Redefinir as políticas e práticas da equipa, incentivar novas rotinas, desenvolver novas competências de liderança e disponibilizar novos recursos são algumas das principais ideias deste projeto, bem como as medidas que algumas empresas já implementaram. No caso dos trabalhadores temporários, investir no seu bem-estar pode, contudo, ser um desafio ainda maior, sobretudo tendo em conta que a probabilidade de passagem de vínculos temporários a permanentes é baixa.

Mais de 60% dos jovens nascidos nos anos 90 têm vínculos temporários

Portugal ocupa a sexta posição na lista dos países da União Europeia (UE) com maior utilização de contratos de trabalho temporários em 2020, segundo os dados do Eurostat divulgados em maio deste ano. No ano passado existiam 699,6 mil portugueses com contratos temporários de trabalho, menos 16% que em 2019, de acordo com os dados do Pordata.

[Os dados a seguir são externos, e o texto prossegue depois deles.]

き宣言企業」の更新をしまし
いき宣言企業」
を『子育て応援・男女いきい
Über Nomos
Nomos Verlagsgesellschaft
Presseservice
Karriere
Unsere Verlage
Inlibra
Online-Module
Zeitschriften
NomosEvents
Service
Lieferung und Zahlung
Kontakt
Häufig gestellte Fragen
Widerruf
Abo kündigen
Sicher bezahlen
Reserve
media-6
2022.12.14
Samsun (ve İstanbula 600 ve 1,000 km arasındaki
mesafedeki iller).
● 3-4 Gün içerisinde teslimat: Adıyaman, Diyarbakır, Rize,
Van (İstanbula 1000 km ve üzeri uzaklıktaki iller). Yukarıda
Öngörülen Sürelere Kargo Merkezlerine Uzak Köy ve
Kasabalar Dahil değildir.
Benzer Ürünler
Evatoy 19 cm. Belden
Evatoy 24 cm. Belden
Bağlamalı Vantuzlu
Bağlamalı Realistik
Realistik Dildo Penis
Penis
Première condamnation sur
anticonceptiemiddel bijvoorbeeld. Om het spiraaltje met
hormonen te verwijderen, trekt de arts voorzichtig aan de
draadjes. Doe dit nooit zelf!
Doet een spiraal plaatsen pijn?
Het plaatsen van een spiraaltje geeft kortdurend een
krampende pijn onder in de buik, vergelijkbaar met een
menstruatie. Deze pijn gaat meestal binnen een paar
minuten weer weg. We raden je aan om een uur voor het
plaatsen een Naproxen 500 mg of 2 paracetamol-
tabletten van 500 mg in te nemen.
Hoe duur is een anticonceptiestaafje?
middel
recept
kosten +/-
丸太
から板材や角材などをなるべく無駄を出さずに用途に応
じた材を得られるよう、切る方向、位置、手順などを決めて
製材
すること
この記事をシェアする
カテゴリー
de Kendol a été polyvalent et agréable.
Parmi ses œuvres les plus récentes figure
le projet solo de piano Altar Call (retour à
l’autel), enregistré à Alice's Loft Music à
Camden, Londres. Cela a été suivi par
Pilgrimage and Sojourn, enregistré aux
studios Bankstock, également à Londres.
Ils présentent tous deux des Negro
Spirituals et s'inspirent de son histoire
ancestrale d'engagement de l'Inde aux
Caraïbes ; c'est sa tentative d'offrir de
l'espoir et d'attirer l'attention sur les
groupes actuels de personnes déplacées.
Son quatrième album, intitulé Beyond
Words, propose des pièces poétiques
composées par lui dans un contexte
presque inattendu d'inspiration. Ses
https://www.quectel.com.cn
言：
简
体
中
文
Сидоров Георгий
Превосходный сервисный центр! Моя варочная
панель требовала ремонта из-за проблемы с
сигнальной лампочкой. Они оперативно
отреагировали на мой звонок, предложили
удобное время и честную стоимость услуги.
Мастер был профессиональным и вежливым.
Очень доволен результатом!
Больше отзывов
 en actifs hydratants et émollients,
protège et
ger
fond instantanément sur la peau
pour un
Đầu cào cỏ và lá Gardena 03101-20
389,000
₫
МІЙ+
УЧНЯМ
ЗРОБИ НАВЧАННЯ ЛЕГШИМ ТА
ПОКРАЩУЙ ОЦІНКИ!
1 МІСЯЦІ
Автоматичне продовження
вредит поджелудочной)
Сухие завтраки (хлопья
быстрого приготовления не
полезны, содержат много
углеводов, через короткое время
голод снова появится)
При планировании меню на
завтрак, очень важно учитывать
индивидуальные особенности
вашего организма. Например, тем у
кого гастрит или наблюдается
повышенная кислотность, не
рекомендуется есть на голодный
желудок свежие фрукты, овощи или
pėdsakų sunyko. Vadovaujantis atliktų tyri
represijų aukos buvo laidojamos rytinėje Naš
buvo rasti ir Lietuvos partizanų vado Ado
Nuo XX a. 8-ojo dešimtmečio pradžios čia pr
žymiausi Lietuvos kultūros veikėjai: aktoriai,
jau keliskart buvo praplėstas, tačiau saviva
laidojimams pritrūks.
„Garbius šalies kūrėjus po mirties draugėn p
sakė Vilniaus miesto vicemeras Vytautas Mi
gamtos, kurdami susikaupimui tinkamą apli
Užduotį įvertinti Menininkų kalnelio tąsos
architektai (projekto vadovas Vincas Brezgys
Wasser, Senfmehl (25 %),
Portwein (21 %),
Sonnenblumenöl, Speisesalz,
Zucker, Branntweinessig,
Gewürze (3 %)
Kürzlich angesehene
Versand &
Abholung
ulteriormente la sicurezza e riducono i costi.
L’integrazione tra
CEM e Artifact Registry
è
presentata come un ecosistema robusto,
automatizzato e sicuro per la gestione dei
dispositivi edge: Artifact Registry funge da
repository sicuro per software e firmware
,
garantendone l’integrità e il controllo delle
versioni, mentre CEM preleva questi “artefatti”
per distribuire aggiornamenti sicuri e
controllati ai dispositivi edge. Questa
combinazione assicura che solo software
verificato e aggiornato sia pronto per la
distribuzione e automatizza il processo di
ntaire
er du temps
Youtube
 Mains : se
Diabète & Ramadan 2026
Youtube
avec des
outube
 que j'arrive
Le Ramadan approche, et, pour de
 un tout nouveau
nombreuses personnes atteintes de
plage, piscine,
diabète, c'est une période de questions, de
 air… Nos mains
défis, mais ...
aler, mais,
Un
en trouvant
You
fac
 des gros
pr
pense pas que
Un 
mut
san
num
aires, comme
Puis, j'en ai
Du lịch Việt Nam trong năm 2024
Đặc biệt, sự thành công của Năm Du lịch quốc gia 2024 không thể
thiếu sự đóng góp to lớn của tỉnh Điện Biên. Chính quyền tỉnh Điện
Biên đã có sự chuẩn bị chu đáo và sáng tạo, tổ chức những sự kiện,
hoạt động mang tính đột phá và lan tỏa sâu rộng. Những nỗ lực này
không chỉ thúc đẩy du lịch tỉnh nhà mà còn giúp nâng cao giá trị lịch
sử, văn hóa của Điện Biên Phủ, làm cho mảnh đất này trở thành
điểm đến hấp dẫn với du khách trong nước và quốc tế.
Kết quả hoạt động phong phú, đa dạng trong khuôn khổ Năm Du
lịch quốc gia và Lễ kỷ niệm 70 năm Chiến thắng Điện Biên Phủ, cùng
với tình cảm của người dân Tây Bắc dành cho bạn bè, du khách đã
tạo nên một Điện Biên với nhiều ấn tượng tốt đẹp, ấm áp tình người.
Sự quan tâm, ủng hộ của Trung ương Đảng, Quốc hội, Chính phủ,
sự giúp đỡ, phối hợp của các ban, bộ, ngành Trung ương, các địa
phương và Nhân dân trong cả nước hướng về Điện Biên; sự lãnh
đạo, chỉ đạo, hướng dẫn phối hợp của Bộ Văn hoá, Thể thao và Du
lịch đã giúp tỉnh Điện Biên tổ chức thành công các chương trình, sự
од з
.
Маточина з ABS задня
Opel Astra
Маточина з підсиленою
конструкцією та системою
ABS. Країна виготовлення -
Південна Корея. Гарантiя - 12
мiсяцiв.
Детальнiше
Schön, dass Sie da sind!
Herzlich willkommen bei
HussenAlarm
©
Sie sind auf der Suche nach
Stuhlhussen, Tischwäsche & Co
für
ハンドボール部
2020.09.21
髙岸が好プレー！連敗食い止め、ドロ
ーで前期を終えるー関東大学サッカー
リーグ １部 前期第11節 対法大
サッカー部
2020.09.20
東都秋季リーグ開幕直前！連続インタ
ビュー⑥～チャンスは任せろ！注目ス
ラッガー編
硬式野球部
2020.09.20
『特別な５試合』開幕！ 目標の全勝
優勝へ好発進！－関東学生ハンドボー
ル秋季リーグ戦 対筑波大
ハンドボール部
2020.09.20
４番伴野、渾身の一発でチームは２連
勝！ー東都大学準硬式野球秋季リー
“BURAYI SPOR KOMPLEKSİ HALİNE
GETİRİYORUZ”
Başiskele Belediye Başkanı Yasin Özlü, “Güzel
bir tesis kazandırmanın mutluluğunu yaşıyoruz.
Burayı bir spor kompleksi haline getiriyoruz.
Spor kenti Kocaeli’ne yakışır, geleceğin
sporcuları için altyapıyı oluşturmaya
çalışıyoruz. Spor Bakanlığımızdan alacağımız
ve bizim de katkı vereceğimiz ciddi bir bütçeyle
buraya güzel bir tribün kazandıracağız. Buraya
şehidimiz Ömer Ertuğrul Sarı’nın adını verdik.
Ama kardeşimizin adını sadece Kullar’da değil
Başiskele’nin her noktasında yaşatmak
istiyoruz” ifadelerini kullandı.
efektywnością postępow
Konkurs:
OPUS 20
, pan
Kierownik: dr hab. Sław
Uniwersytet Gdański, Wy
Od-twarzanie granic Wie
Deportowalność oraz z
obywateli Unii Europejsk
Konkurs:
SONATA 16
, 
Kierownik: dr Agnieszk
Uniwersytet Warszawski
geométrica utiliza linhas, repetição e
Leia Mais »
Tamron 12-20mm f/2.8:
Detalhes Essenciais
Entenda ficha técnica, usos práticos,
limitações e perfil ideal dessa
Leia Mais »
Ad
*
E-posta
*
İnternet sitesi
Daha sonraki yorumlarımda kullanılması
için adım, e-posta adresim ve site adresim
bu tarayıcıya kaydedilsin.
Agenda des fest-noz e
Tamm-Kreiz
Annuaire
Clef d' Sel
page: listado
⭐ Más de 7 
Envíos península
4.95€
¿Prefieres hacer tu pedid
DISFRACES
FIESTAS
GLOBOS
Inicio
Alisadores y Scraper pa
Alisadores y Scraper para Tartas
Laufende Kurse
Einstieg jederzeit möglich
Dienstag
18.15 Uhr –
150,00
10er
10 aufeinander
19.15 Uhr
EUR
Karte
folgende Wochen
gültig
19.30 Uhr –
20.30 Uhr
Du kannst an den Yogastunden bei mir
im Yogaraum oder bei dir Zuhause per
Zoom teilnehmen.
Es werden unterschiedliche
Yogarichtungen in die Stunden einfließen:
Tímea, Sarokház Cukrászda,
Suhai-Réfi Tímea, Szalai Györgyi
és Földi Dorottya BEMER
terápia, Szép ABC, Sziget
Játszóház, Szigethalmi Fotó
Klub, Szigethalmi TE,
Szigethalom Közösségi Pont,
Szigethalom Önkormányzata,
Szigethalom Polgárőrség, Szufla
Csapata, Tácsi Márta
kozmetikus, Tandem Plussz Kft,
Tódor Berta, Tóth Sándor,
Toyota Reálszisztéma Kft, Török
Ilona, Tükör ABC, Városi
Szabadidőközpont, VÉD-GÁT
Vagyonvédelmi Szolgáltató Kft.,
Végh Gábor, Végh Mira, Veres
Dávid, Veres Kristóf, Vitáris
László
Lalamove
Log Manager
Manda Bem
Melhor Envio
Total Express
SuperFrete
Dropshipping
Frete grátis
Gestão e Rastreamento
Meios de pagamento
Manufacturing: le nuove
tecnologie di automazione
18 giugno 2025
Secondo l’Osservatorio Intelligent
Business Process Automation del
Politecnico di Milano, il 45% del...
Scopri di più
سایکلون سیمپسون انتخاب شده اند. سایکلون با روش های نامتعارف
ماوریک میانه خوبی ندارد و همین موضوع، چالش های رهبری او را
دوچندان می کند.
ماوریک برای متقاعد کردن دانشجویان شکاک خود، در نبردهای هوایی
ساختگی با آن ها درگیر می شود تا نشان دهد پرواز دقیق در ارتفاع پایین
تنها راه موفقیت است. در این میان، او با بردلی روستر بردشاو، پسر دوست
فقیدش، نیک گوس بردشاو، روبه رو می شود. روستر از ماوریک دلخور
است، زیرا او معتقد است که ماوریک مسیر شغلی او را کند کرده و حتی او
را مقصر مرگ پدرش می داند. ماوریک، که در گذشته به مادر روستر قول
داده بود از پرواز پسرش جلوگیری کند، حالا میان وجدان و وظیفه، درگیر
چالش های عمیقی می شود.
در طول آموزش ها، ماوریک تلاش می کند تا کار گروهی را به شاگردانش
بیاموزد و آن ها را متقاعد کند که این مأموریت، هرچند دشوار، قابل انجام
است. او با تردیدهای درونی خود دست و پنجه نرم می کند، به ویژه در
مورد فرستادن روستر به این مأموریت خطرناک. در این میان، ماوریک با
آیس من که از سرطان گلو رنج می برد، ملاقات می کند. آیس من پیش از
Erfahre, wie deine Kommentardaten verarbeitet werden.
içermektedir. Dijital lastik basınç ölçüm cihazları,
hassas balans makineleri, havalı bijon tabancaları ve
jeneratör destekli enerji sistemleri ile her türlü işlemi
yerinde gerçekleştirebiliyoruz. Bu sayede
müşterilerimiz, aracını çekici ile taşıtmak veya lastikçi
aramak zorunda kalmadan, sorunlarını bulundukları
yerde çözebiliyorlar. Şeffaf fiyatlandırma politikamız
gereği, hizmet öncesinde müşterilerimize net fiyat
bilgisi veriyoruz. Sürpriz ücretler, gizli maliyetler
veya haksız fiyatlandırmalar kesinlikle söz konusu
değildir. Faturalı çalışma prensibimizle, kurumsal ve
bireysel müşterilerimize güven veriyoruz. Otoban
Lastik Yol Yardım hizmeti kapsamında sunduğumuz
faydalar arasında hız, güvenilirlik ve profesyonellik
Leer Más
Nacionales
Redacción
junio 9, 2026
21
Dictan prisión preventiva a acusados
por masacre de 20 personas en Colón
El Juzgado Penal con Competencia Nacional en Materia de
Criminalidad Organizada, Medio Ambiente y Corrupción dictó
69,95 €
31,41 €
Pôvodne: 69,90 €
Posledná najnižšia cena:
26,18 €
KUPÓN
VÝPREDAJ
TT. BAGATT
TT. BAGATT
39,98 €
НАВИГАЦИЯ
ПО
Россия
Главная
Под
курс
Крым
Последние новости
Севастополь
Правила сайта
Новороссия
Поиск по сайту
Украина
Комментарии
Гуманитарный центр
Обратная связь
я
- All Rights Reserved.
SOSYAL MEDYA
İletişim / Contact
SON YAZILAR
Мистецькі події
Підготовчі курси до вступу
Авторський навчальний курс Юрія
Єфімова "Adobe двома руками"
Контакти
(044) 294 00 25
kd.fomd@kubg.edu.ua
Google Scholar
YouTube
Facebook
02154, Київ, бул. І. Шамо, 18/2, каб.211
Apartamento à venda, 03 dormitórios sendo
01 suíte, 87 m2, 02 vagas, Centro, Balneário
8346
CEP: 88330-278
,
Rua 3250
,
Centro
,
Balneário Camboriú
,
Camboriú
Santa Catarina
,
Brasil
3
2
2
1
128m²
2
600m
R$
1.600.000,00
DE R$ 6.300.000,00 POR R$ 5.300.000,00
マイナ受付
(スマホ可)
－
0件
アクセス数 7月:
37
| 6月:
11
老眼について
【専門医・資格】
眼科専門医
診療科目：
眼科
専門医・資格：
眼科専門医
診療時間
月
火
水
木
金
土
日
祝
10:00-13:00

A diminuição pode, contudo, ser explicada pelo elevado desemprego destes trabalhadores, motivado pela pandemia.

Na realidade, os trabalhadores temporários são, em contexto de crise e de redução de mão-de-obra, um dos primeiros grupos a ser afetado.

Pedro Ferreira

Investigador do REMIT da Universidade Portucalense

Recentemente, o estudo “A equidade intergeracional no trabalho em Portugal”, realizado por Pedro Martins, ex-secretário de Estado do Emprego e professor do Queen Mary College (Universidade de Londres) e da Nova, para a Fundação Calouste Gulbenkian, revelou que a precariedade contratual afeta, sobretudo, os mais jovens. Mais de 60% dos nascidos nos anos 90 em Portugal não têm um vínculo permanente, uma situação que afeta apenas 40% dos nascidos na década anterior. E a probabilidade de conversão desses contratos em permanentes é baixa. Atualmente, menos de 15% dos contratos a prazo são convertidos em contratos permanentes.

“Os resultados apontam para uma mudança estrutural em termos de uma utilização muito alargada dos contratos de trabalho a termos e temporários junto das gerações mais jovens”, dizia Pedro Martins, durante a apresentação do estudo, acrescentando que será importante ter em conta o potencial impacto positivo destes contratos em termos de oferta de oportunidades de emprego aos trabalhadores.